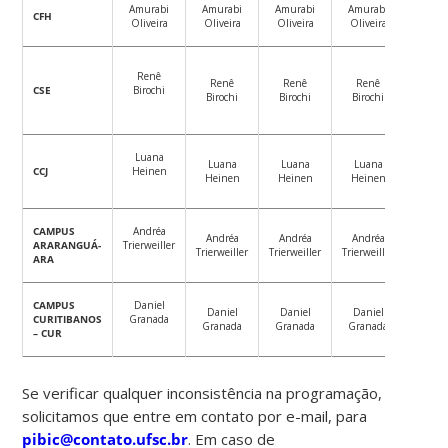
Amurabi
Amurabi
Amurabi
Amurabi
X
CFH
Oliveira
Oliveira
Oliveira
Oliveira
Renê
Renê
Renê
Renê
X
CSE
Birochi
Birochi
Birochi
Birochi
Luana
Luana
Luana
Luana
X
CCJ
Heinen
Heinen
Heinen
Heinen
CAMPUS
Andréa
Andréa
Andréa
Andréa
ARARANGUÁ-
Trierweiller
Trierweiller
Trierweiller
Trierweiller
ARA
CAMPUS
Daniel
Daniel
Daniel
Daniel
CURITIBANOS
Granada
Granada
Granada
Granada
– CUR
Se verificar qualquer inconsistência na programação,
solicitamos que entre em contato por e-mail, para
pibic@contato.ufsc.br
. Em caso de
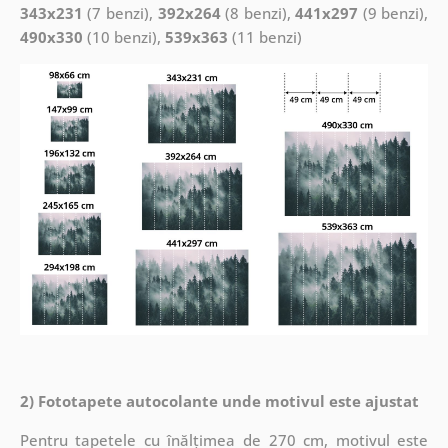
343x231
(7 benzi),
392x264
(8 benzi),
441x297
(9 benzi),
490x330
(10 benzi),
539x363
(11 benzi)
2) Fototapete autocolante unde motivul este ajustat
Pentru tapetele cu înălțimea de 270 cm, motivul este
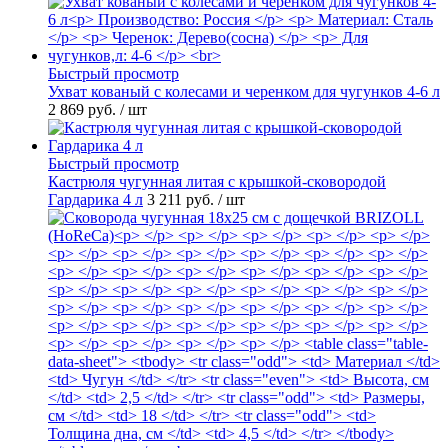
Быстрый просмотр
Ухват кованый с колесами и черенком для чугунков 4-6 л
2 869 руб.
/ шт
Быстрый просмотр
Кастрюля чугунная литая с крышкой-сковородой
Гардарика 4 л
3 211 руб.
/ шт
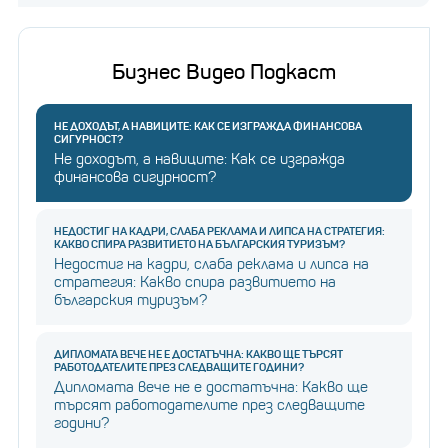
Бизнес Видео Подкаст
НЕ ДОХОДЪТ, А НАВИЦИТЕ: КАК СЕ ИЗГРАЖДА ФИНАНСОВА
СИГУРНОСТ?
Не доходът, а навиците: Как се изгражда
финансова сигурност?
НЕДОСТИГ НА КАДРИ, СЛАБА РЕКЛАМА И ЛИПСА НА СТРАТЕГИЯ:
КАКВО СПИРА РАЗВИТИЕТО НА БЪЛГАРСКИЯ ТУРИЗЪМ?
Недостиг на кадри, слаба реклама и липса на
стратегия: Какво спира развитието на
българския туризъм?
ДИПЛОМАТА ВЕЧЕ НЕ Е ДОСТАТЪЧНА: КАКВО ЩЕ ТЪРСЯТ
РАБОТОДАТЕЛИТЕ ПРЕЗ СЛЕДВАЩИТЕ ГОДИНИ?
Дипломата вече не е достатъчна: Какво ще
търсят работодателите през следващите
години?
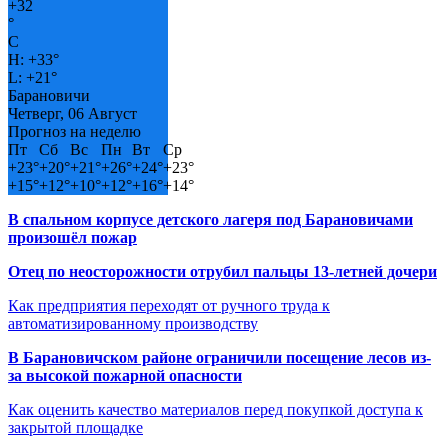
+
32
°
C
H:
+
33°
L:
+
21°
Барановичи
Четверг, 06 Август
Прогноз на неделю
Пт
Сб
Вс
Пн
Вт
Ср
+
23°
+
20°
+
21°
+
26°
+
24°
+
23°
+
15°
+
12°
+
10°
+
12°
+
16°
+
14°
В спальном корпусе детского лагеря под Барановичами
произошёл пожар
Отец по неосторожности отрубил пальцы 13-летней дочери
Как предприятия переходят от ручного труда к
автоматизированному производству
В Барановичском районе ограничили посещение лесов из-
за высокой пожарной опасности
Как оценить качество материалов перед покупкой доступа к
закрытой площадке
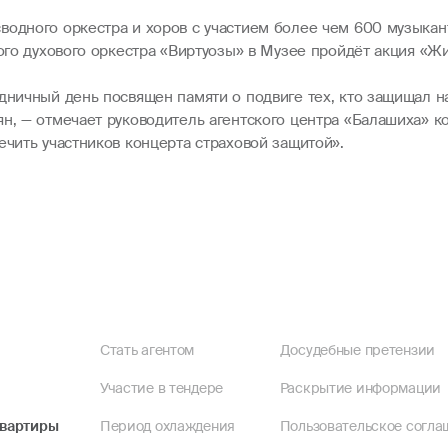
водного оркестра и хоров с участием более чем 600 музыка
кого духового оркестра «Виртуозы» в Музее пройдёт акция «Ж
здничный день посвящен памяти о подвиге тех, кто защищал н
ян, — отмечает руководитель агентского центра «Балашиха» 
ечить участников концерта страховой защитой».
Стать агентом
Досудебные претензии
Участие в тендере
Раскрытие информации
квартиры
Период охлаждения
Пользовательское согла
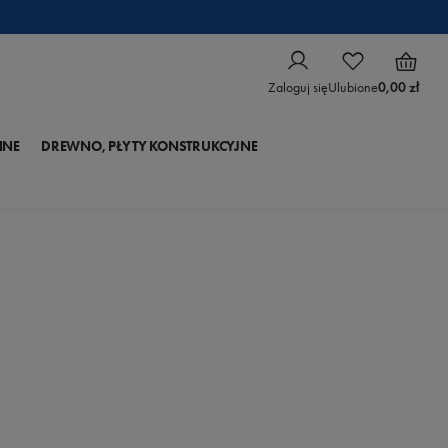
Zaloguj się
Ulubione
0,00 zł
NNE
DREWNO, PŁYTY KONSTRUKCYJNE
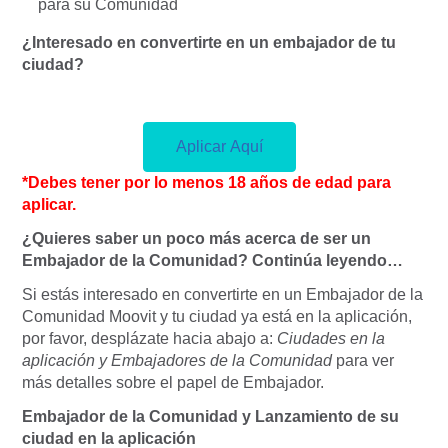
para su Comunidad
¿Interesado en convertirte en un embajador de tu
ciudad?
Aplicar Aquí
*Debes tener por lo menos 18 años de edad para
aplicar.
¿Quieres saber un poco más acerca de ser un
Embajador de la Comunidad? Continúa leyendo…
Si estás interesado en convertirte en un Embajador de la
Comunidad Moovit y tu ciudad ya está en la aplicación,
por favor, desplázate hacia abajo a:
Ciudades en la
aplicación y Embajadores de la Comunidad
para ver
más detalles sobre el papel de Embajador.
Embajador de la Comunidad y Lanzamiento de su
ciudad en la aplicación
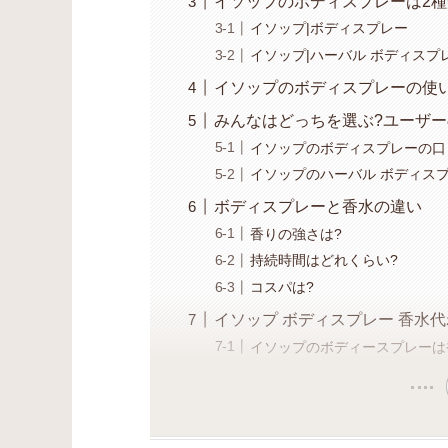
イソップのボディスプレーは2種
イソップ|ボディスプレー
イソップ|ハーバル ボディスプ
イソップのボディスプレーの使い
みんなはどっちを選ぶ?ユーザー
イソップのボディスプレーの口
イソップのハーバル ボディス
ボディスプレーと香水の違い
香りの強さは?
持続時間はどれくらい?
コスパは?
イソップ ボディスプレー 香水
イソップのボディースプレーは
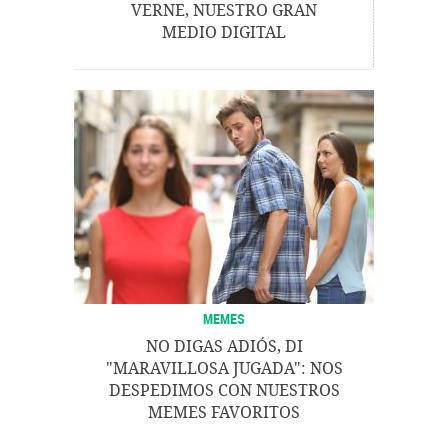
VERNE, NUESTRO GRAN
MEDIO DIGITAL
MEMES
NO DIGAS ADIÓS, DI
"MARAVILLOSA JUGADA": NOS
DESPEDIMOS CON NUESTROS
MEMES FAVORITOS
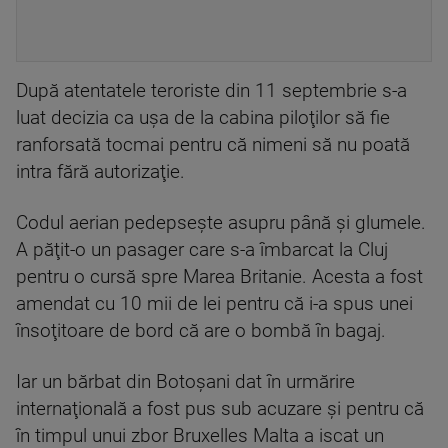
După atentatele teroriste din 11 septembrie s-a
luat decizia ca uşa de la cabina piloţilor să fie
ranforsată tocmai pentru că nimeni să nu poată
intra fără autorizaţie.
Codul aerian pedepseşte asupru până şi glumele.
A păţit-o un pasager care s-a îmbarcat la Cluj
pentru o cursă spre Marea Britanie. Acesta a fost
amendat cu 10 mii de lei pentru că i-a spus unei
însoţitoare de bord că are o bombă în bagaj.
Iar un bărbat din Botoşani dat în urmărire
internaţională a fost pus sub acuzare şi pentru că
în timpul unui zbor Bruxelles Malta a iscat un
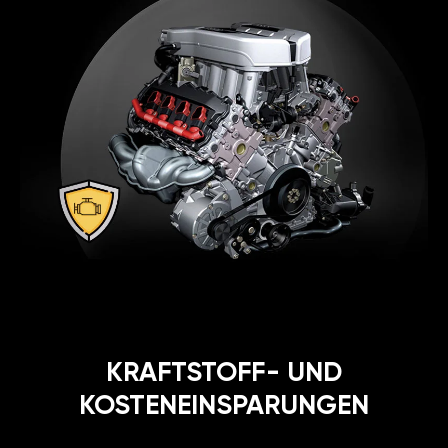
KRAFTSTOFF- UND
KOSTENEINSPARUNGEN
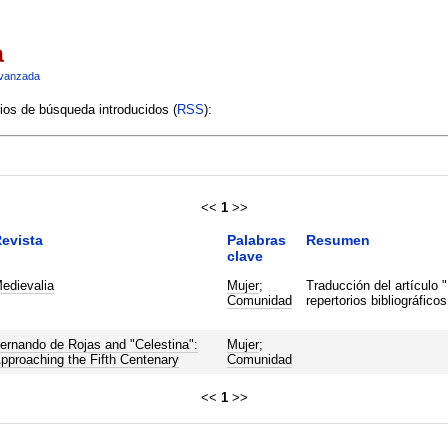
a
vanzada
rios de búsqueda introducidos (
RSS
):
<<
1
>>
evista
Palabras
Resumen
clave
edievalia
Mujer
;
Traducción del artículo 
Comunidad
repertorios bibliográfic
ernando de Rojas and "Celestina":
Mujer
;
pproaching the Fifth Centenary
Comunidad
<<
1
>>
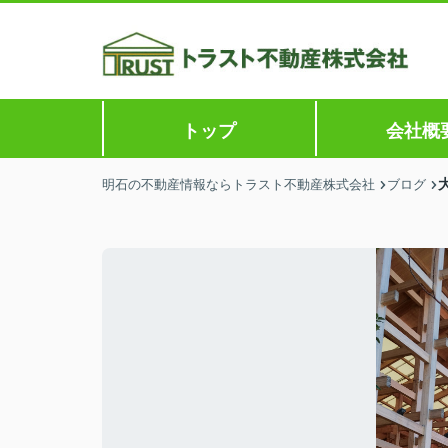
トップ
会社概
明石の不動産情報ならトラスト不動産株式会社
ブログ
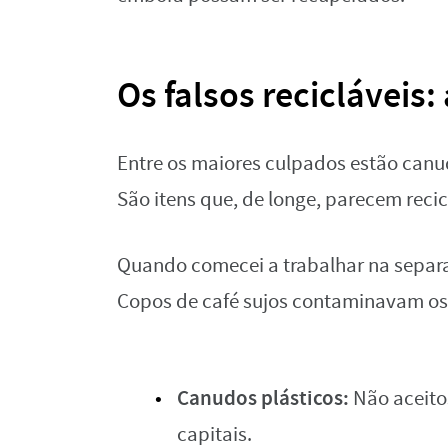
Os falsos recicláveis:
Entre os maiores culpados estão canu
São itens que, de longe, parecem recic
Quando comecei a trabalhar na separa
Copos de café sujos contaminavam os o
Canudos plásticos:
Não aceito
capitais.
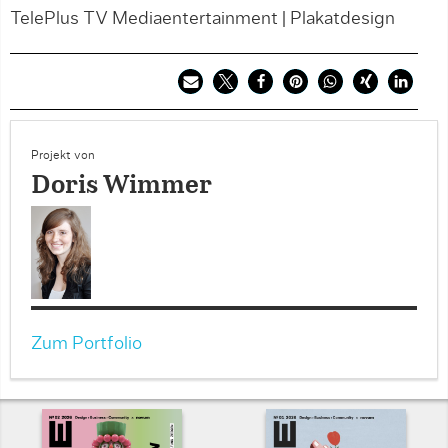
TelePlus TV Mediaentertainment | Plakatdesign
Projekt von
Doris Wimmer
Zum Portfolio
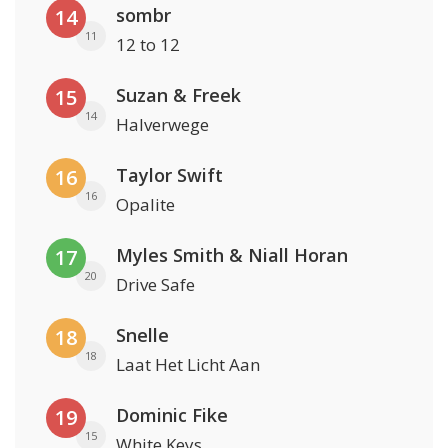
sombr
14
11
12 to 12
Suzan & Freek
15
14
Halverwege
Taylor Swift
16
16
Opalite
Myles Smith & Niall Horan
17
20
Drive Safe
Snelle
18
18
Laat Het Licht Aan
Dominic Fike
19
15
White Keys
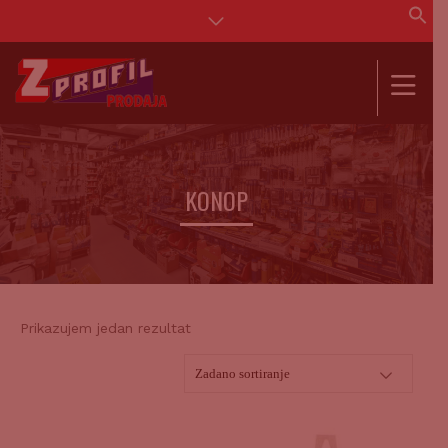
Se
for
SEAR
KONOP
Prikazujem jedan rezultat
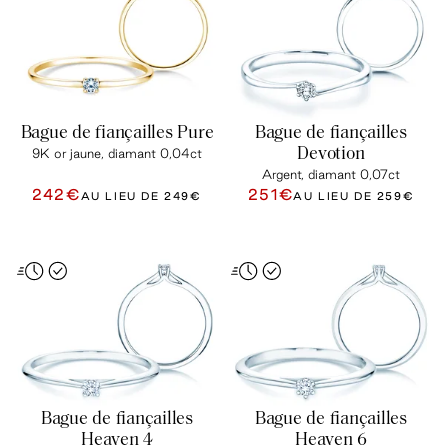
Bague de fiançailles Pure
Bague de fiançailles
Devotion
9K or jaune, diamant 0,04ct
Argent, diamant 0,07ct
242€
251€
AU LIEU DE
249€
AU LIEU DE
259€
Bague de fiançailles
Bague de fiançailles
Heaven 4
Heaven 6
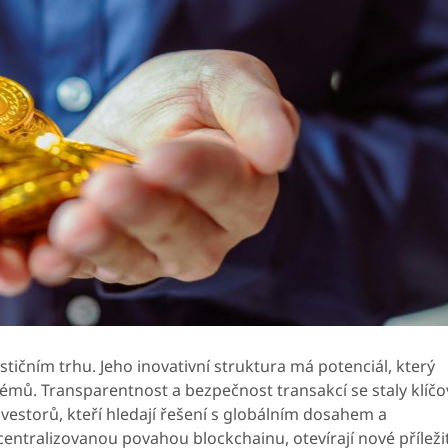
stičním trhu. Jeho inovativní struktura má potenciál, který
témů. Transparentnost a bezpečnost transakcí se staly klíč
nvestorů, kteří hledají řešení s globálním dosahem a
entralizovanou povahou blockchainu, otevírají nové příleži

# # #

## Exercise details
Please extract every line of the records that contains the word "aplicación", matching case exactly.

## Exercise answer
Comunidad Moovit y tu ciudad ya está en la aplicación,
aplicación y Embajadores de la Comunidad
ciudad en la aplicación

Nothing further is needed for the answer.